= Request =
What is needed is an exact printout of all the data.

________________________

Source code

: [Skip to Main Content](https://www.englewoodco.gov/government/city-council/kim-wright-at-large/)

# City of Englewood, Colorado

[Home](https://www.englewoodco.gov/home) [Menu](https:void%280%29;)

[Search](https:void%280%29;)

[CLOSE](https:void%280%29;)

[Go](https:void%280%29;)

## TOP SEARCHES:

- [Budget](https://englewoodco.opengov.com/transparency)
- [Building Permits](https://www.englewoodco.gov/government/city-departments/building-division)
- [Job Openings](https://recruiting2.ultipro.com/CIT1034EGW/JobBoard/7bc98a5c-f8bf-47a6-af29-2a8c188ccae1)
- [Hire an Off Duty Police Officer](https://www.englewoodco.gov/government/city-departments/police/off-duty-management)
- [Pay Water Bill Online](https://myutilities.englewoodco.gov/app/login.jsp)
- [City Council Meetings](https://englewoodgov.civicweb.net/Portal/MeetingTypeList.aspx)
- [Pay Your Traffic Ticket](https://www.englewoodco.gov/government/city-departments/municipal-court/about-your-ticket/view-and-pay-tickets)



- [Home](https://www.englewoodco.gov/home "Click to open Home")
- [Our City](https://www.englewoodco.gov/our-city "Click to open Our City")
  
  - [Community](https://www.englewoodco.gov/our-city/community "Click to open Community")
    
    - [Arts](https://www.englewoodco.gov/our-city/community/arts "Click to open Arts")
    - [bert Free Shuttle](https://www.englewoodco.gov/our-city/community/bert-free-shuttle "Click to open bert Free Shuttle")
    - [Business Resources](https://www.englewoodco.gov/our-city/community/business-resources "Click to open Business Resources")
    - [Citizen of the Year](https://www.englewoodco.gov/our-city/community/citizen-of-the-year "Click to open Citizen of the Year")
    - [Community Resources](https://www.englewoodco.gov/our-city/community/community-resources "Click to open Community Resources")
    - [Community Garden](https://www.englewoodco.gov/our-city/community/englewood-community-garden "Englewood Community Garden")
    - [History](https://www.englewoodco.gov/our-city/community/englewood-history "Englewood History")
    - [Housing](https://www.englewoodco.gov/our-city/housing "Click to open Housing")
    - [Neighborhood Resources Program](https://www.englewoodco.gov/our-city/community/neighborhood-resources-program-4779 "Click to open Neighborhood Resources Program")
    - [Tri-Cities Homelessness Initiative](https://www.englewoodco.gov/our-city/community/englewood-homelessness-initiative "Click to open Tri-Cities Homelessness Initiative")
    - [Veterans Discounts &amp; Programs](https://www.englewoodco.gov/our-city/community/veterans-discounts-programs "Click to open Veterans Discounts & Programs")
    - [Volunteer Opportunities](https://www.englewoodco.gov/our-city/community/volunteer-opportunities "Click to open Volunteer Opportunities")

________________________

= Answer for this exercise =
Source code

: [Skip to Main Content](https://www.englewoodco.gov/government/city-council/kim-wright-at-large/)

# City of Englewood, Colorado

[Home](https://www.englewoodco.gov/home) [Menu](https:void%280%29;)

[Search](https:void%280%29;)

[CLOSE](https:void%280%29;)

[Go](https:void%280%29;)

## TOP SEARCHES:

- [Budget](https://englewoodco.opengov.com/transparency)
- [Building Permits](https://www.englewoodco.gov/government/city-departments/building-division)
- [Job Openings](https://recruiting2.ultipro.com/CIT1034EGW/JobBoard/7bc98a5c-f8bf-47a6-af29-2a8c188ccae1)
- [Hire an Off Duty Police Officer](https://www.englewoodco.gov/government/city-departments/police/off-duty-management)
- [Pay Water Bill Online](https://myutilities.englewoodco.gov/app/login.jsp)
- [City Council Meetings](https://englewoodgov.civicweb.net/Portal/MeetingTypeList.aspx)
- [Pay Your Traffic Ticket](https://www.englewoodco.gov/government/city-departments/municipal-court/about-your-ticket/view-and-pay-tickets)



- [Home](https://www.englewoodco.gov/home "Click to open Home")
- [Our City](https://www.englewoodco.gov/our-city "Click to open Our City")
  
  - [Community](https://www.englewoodco.gov/our-city/community "Click to open Community")
    
    - [Arts](https://www.englewoodco.gov/our-city/community/arts "Click to open Arts")
    - [bert Free Shuttle](https://www.englewoodco.gov/our-city/community/bert-free-shuttle "Click to open bert Free Shuttle")
    - [Business Resources](https://www.englewoodco.gov/our-city/community/business-resources "Click to open Business Resources")
    - [Citizen of the Year](https://www.englewoodco.gov/our-city/community/citizen-of-the-year "Click to open Citizen of the Year")
    - [Community Resources](https://www.englewoodco.gov/our-city/community/community-resources "Click to open Community Resources")
    - [Community Garden](https://www.englewoodco.gov/our-city/community/englewood-community-garden "Englewood Community Garden")
    - [History](https://www.englewoodco.gov/our-city/community/englewood-history "Englewood History")
    - [Housing](https://www.englewoodco.gov/our-city/housing "Click to open Housing")
    - [Neighborhood Resources Program](https://www.englewoodco.gov/our-city/community/neighborhood-resources-program-4779 "Click to open Neighborhood Resources Program")
    - [Tri-Cities Homelessness Initiative](https://www.englewoodco.gov/our-city/community/englewood-homelessness-initiative "Click to open Tri-Cities Homelessness Initiative")
    - [Veterans Discounts &amp; Programs](https://www.englewoodco.gov/our-city/community/veterans-discounts-programs "Click to open Veterans Discounts & Programs")
    - [Volunteer Opportunities](https://www.englewoodco.gov/our-city/community/volunteer-opportunities "Click to open Volunteer Opportunities")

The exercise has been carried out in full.